(PASSAGE SHOWN)

- The upstream view of Amir Kabir Dam
- Interactive map of Amir Kabir Dam
- Country: Iran
- Purpose: Flood control, Irrigation, Water supply, Power
- Status: Operational
- Construction began: 1957
- Opening date: 1961
- Owner: Regional Water Company of Tehran

Dam and spillways
- Impounds: Karaj River
- Height: 180 m (591 ft)
- Length: 390 m (1,280 ft)
- Width (crest): 30 m (98 ft)
- Dam volume: 205 MCM

Reservoir
- Creates: Amir Kabir Lake
- Total capacity: 202,000,000 m^{3} (163,764 acre⋅ft)

Power Station
- Installed capacity: 90 MW
- Website https://thrw.ir/st/61

= Amir Kabir Dam =

Dam in Alborz, Iran

Amir Kabir Dam (سد امیرکبیر), also known as Karaj Dam (سد کرج), is a dam on the Karaj River in the Central Alborz mountain range of northern Iran.

(End PASSAGE SHOWN)
(INFORMATION)

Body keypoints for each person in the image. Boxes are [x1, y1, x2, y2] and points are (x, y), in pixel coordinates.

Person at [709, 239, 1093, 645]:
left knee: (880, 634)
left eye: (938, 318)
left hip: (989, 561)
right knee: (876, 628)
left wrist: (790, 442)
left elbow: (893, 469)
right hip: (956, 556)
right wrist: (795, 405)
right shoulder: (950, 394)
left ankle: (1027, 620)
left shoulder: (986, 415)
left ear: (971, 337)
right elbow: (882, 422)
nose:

(End INFORMATION)

▸ ASSIGNMENT A: Using the Amir Kabir Dam article, decide whether each statement agrees with it, answering yes or no and quoting the deciding words: (i) Construction of the dam began in 1961. (ii) The dam is owned by the Regional Water Company of Tehran. (iii) The dam's power station has an installed capacity of 90 MW.
▸ ASSIGNMENT B: Carry on the article about Amir Kabir Dam from the point where it ends.

▸ EXPECTED ANSWER A:
(i) No: "Construction began: 1957"
(ii) Yes: "Owner: Regional Water Company of Tehran"
(iii) Yes: "Installed capacity: 90 MW"

▸ EXPECTED ANSWER B:
It is located 63 km northwest of Tehran and 23 km north of Karaj. The dam was constructed on the Karaj River, and was the first multi-purpose dam in Iran.

==Construction==
The initial studies for Amir Kabir Dam took 22 years until 1956 when formal proceedings began and the dam was constructed from 1957 to 1961 by Morrison-Knudsen Co. From 1950 Khalil Taleghani took part in the construction process.

Varian village was originally located on the bed of the Amir Kabir Dam and beside the Karaj River. Following the dam's construction, the village was relocated to higher ground. This made the village only accessible by waterway.

== Specifications ==
The ecliptic concrete structure is 180 m high, with 30 m length on bottom and 390 m on top and its watershed is 764 km long. The average annual water inflow to its reservoir is 472 million cubic meters. The total capacity of the dam's reservoir is 202 million cubic meters. The bottom elevation of reservoir and normal water surface elevation of the reservoir are 1545 m and 1610 m respectively.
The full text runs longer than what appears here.